How did Martin Scorsese get interested in Homebound?
I suppose the film spoke to him, as it did to you. Some emotions, like friendship, transcend language.
Will Scorsese’s presence boost Homebound’s chances of getting us the Oscar?
I don’t think so. If the Oscar comes to us, it would have to be for only one reason: the jury has to be moved by what they see.
Homebound is about the exceptional friendship between a Dalit and a Muslim fellow. What made you choose this story, or did the story choose you?
The credit goes to Somen Mishra, one of our producers of Homebound. I suppose the story chose me. When Basharat Peer reached out to Somen, he shared a piece with me that he wrote for the New York Times, and reading it moved me deeply. I saw in it the seed of something larger, something more profound that I felt compelled to explore—something that speaks to both my personal experience and the world at large.
It feels like a very personalised expression, one could almost feel the punch in the guts?

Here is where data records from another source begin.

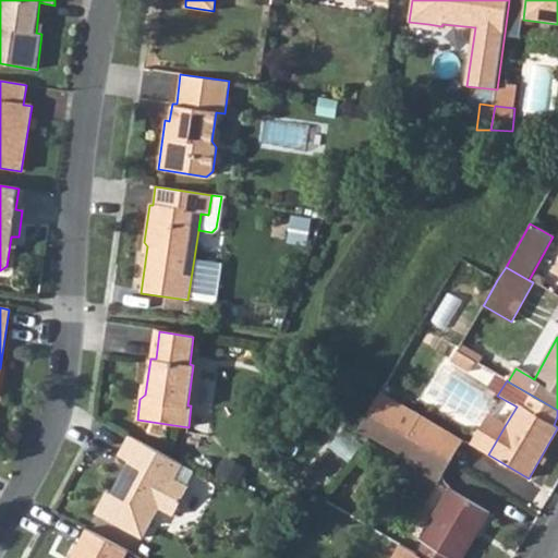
[(381,395),(371,413),(409,435),(408,436),(450,460),(462,440),(381,395)]
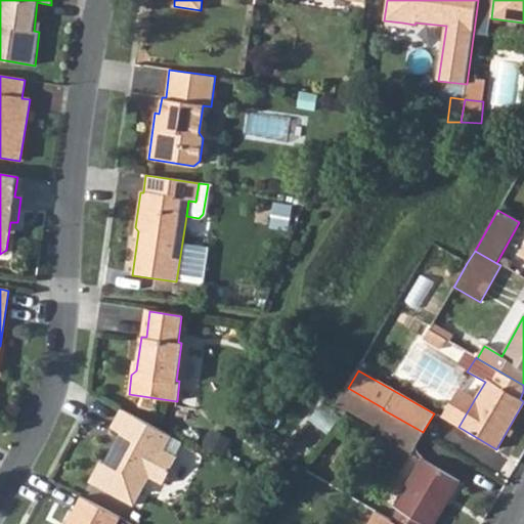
[(337,404),(374,426),(372,430),(410,453),(423,432),(383,409),(384,408),(348,388),(337,404)]
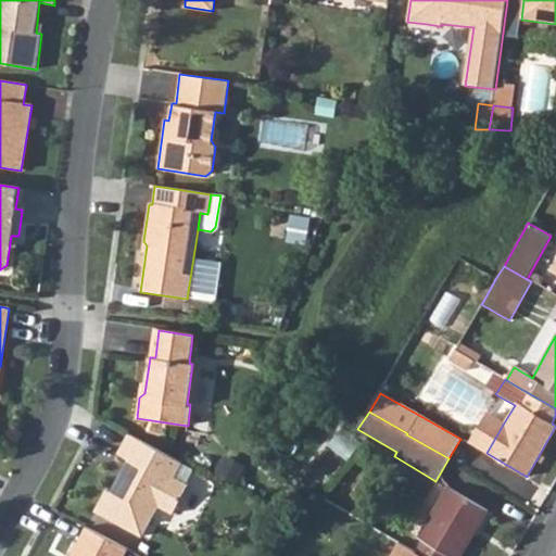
[(472,444),(487,453),(503,425),(490,416),(472,444)]
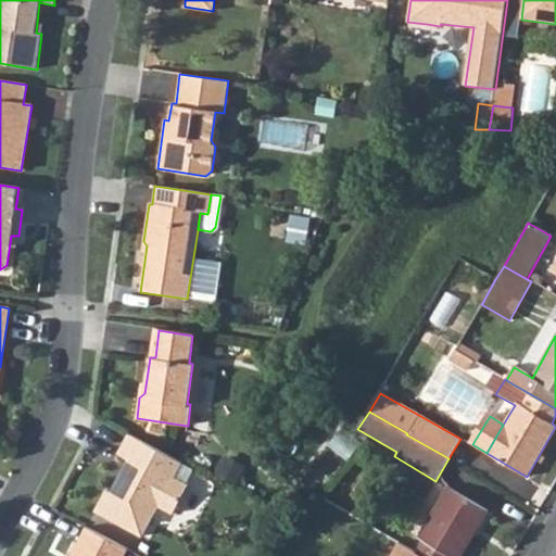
[(126,434),(116,454),(126,459),(109,491),(105,490),(93,512),(140,535),(156,506),(171,514),(187,484),(173,477),(179,463),(126,434)]
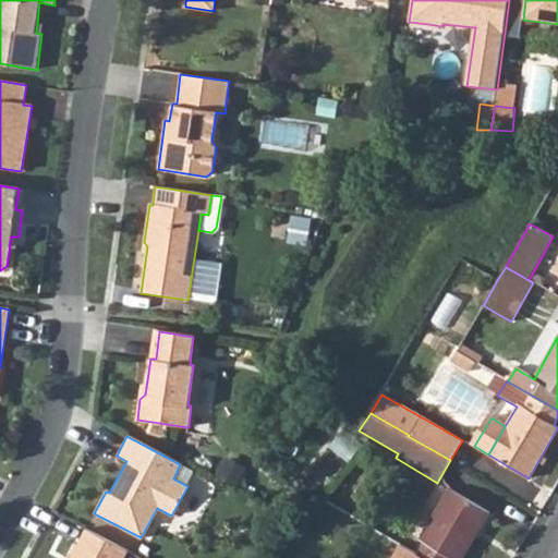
[(416,555),(421,557),(463,557),(489,513),(449,489),(419,540),(423,543),(416,555)]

We often reduce marginalised communities—whether defined by race, caste, religion, region, ideology, or sexuality—to mere statistics. While statistics are important, they can also be dehumanising. Numbers can create distance; they allow us to feel sympathy without responsibility, empathy without accountability. They can mask our apathy.
So are all your films going to touch on the question of the Dalit identity?
So the question becomes: if we don’t tell our own stories, who will? But it’s not like I go looking specifically for stories about caste. Often, the stories find me. My short film Juice, for example, came from observing the dynamics in my own home—it compelled me to question and respond to that status quo.